Initially, Mohammad Taherzadeh's research was about finding an alternative to baker's yeast, which is used in the production of ethanol, to find a more efficient microorganism to break down cellulose from forest and agricultural waste. The fungi examined are good at breaking down different sugars and can also produce ethanol. Different processes were developed and presented to the processing industry.
Research has changed direction
In recent years, however, research into fungi has changed direction. Now, the research team is interested in the fungi themselves, not only as waste from ethanol production but as the main ingredient, to develop new materials and products. Among all the research projects carried out over the years, the researchers have worked on developing bioplastic film or superabsorbers of the fungi's cell walls that consist of the substance chitosan. They have also seen that it is possible to extract the substance glucosamine, which is used, among other things, in osteoarthritis medicine, which is currently mainly extracted from shrimp and crayfish shells. In collaboration with Lantmännen Agroethanol, several projects in addition to ethanol were about developing processes for the production of feed from fungi. Another project involves growing fungi on discarded bread and then making yarn that could ultimately become clothes.
The joy of seeing research results realised as a physical product
The research on the fungi has reached what a researcher probably looks forward to most, to seeing real results from all the work. Next up is now to produce human food from the fungi. Through the Way2Taste project, which is halfway complete, various products that can replace animal protein have been developed and tested.
"We are all the way to product development and in the near future we will be ready to release commercial products. And it makes me happy – that we are not only producing theses and publications, but that we, together with others, have reached the point in our research that actually means physical products can be introduced to the market and can benefit society," says Mohammad Taherzadeh.
The protein bar is such an example.
"It has been developed in collaboration with the company Raw Food in Borås. In another collaboration effort, this one with a bakery, fungi are to be baked into bread. The challenge now is to help companies get products onto the market," says Mohammad Taherzadeh.
In a previous interview in the research magazine 1866, you have spoken about how no one knows how much can be done with the fungi and compared it to climbing up a high mountain, and once at the top, seeing only more and bigger things. What do you see today beyond the mountain?

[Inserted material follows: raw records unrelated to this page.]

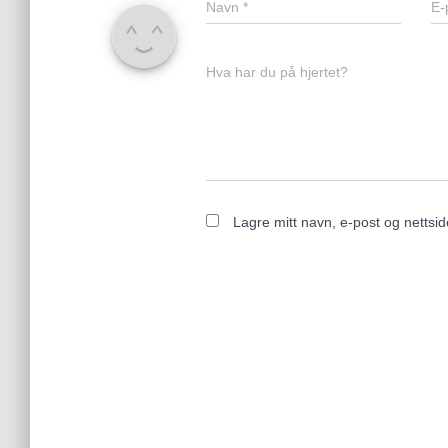
Navn
*
E-
Hva har du på hjertet?
Lagre mitt navn, e-post og nettsi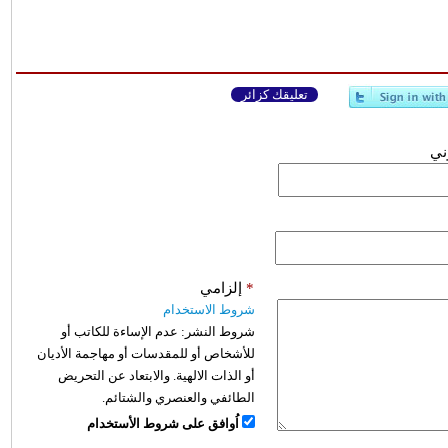
تعليقك كزائر
وني
*
إلزامي
شروط الاستخدام
شروط النشر:
عدم الإساءة للكاتب أو
للأشخاص أو للمقدسات أو مهاجمة الأديان
أو الذات الالهية. والابتعاد عن التحريض
الطائفي والعنصري والشتائم.
اُوافق على شروط الأستخدام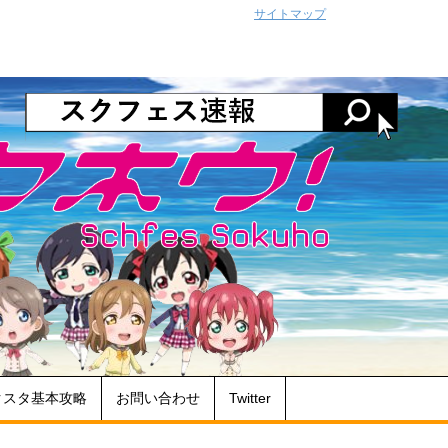
サイトマップ
クスタ基本攻略
お問い合わせ
Twitter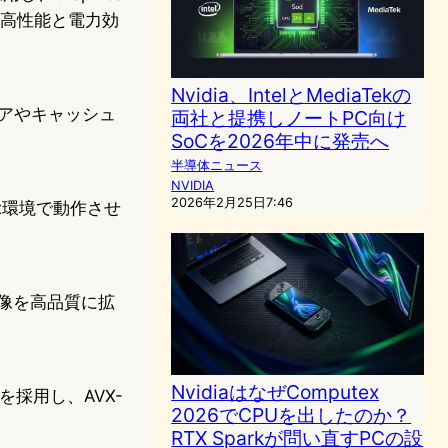
ことで高性能と電力効
Nvidia、IntelとMediaTekの
コアやキャッシュ
両社と提携しノートPC向け
SoCを2026年中に発売へ
半導体ニュース
NVIDIA
2026年2月25日7:46
ux環境で動作させ
像を高品質に拡
NvidiaはなぜComputex
を採用し、AVX-
2026でCPUを出したのか？
RTX Sparkが問い直すPCの設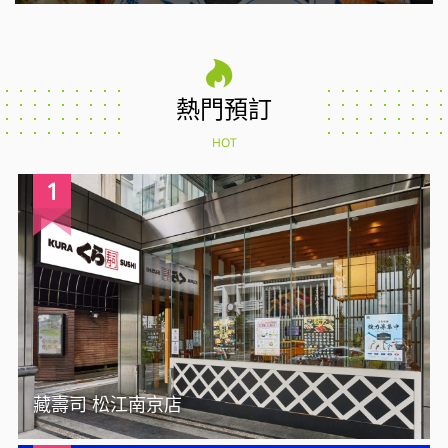
熱門預訂
HOT
1
藏壽司 松江南京店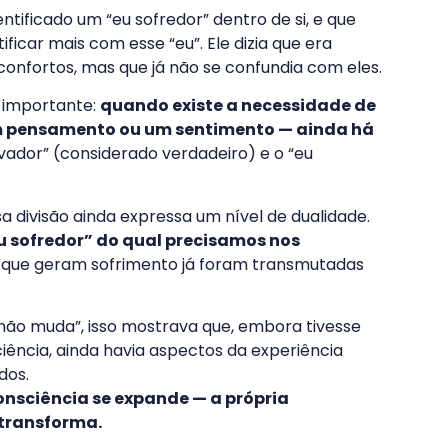
tificado um “eu sofredor” dentro de si, e que
ficar mais com esse “eu”. Ele dizia que era
onfortos, mas que já não se confundia com eles.
 importante:
quando existe a necessidade de
 um pensamento ou um sentimento — ainda há
rvador” (considerado verdadeiro) e o “eu
 divisão ainda expressa um nível de dualidade.
u sofredor” do qual precisamos nos
s que geram sofrimento já foram transmutadas
 não muda”, isso mostrava que, embora tivesse
ência, ainda havia aspectos da experiência
dos.
onsciência se expande — a própria
transforma.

“One challenge is to raise interest in the fungi in businesses when it comes to potential producers and among the public. Maybe not everyone is interested in eating the fungi in their current form. It is important to develop products that are appealing. For example, to make it look, feel and taste like product that already exists, that people recognise. “
What is the future of research into the fungi?
"In our research area, bioprocess technology, we have changed our focus from producing biofuels to focusing on processes for food production using the fungi. We are currently developing a new lab for this. It will be very exciting and we have many project ideas in the pipeline. The only limit is your imagination,” concludes Mohammad Taherzadeh.
The type of fungi mainly used in research at the University of Borås belongs to the phylum Ascomycota, primarily the fungus Neurospora intermedia, which originates in the Indonesian dish Oncom. The fungus can be grown on forest and agricultural waste, in this case it produces ethanol, and can be grown on pure food waste where it can be used for the production of animal feed or food for humans. The fungus consists of about 50 percent protein. It can be used as it or it can be dried into a protein powder which is then used in other products. The challenge is to develop products that appeal to consumers.